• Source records
● ● ● ●
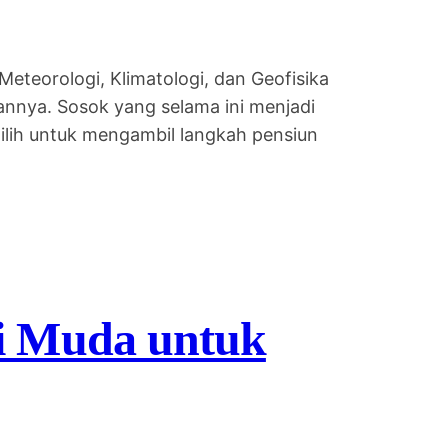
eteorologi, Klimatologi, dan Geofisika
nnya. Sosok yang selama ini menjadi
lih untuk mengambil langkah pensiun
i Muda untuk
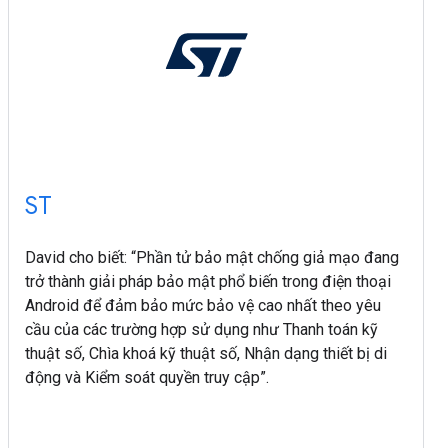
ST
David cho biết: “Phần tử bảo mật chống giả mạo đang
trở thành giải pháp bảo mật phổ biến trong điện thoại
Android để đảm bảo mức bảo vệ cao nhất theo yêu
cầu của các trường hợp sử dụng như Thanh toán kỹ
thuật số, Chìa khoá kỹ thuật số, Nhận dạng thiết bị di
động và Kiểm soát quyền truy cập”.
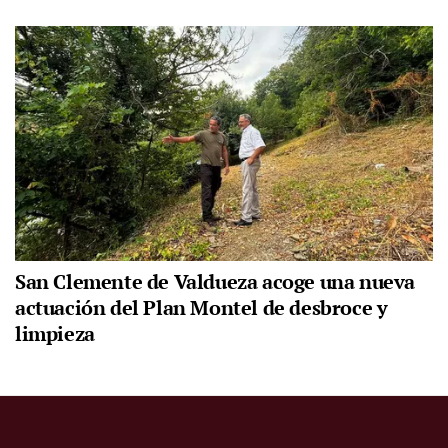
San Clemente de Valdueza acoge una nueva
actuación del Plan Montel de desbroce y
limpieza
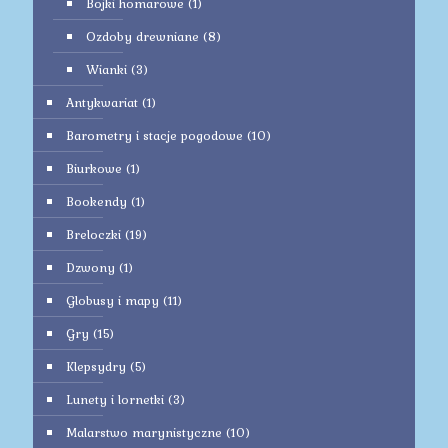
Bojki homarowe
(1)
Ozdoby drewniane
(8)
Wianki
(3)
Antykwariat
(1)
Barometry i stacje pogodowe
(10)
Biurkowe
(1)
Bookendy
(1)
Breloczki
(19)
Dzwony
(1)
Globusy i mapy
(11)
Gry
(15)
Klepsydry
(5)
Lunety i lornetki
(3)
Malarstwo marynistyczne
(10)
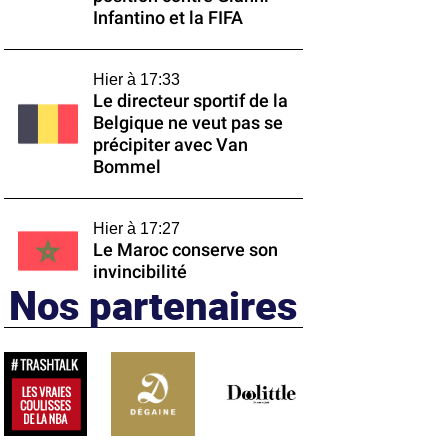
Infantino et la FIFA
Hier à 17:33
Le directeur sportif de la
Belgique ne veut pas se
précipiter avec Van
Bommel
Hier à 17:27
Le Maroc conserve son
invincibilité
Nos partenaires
● ● ● ●
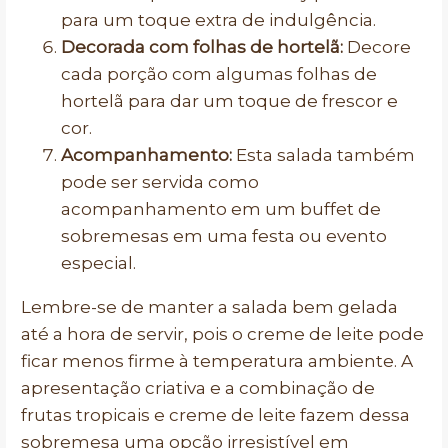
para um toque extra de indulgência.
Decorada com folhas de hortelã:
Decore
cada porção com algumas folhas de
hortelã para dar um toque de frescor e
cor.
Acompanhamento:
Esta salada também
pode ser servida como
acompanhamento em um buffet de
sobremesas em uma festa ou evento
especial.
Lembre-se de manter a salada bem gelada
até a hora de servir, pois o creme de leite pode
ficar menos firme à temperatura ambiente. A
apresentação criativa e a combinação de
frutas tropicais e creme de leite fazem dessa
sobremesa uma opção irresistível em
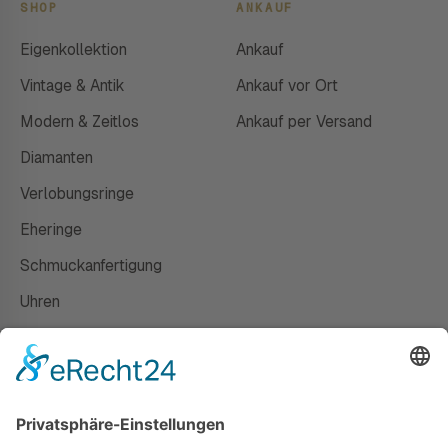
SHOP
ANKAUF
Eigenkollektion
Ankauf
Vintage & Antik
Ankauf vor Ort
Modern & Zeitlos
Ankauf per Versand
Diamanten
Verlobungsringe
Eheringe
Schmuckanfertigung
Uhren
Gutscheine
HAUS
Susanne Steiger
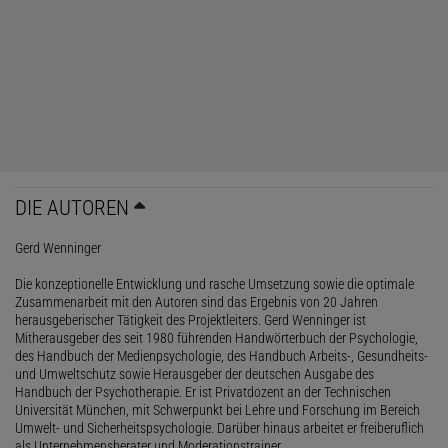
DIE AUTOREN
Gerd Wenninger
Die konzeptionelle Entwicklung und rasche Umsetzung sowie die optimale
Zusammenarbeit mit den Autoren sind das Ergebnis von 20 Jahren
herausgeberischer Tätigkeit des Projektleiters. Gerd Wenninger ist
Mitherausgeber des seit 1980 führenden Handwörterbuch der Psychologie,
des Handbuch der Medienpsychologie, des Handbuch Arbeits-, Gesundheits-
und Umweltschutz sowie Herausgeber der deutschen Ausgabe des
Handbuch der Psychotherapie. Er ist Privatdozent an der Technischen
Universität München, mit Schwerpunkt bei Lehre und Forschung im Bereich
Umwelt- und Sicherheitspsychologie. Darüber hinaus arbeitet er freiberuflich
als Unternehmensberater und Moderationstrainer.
● ● ● ●
• Task statement
Give the number of lines in the entries above that contain the string "Wenninger", and nothing more.

• Finished task
2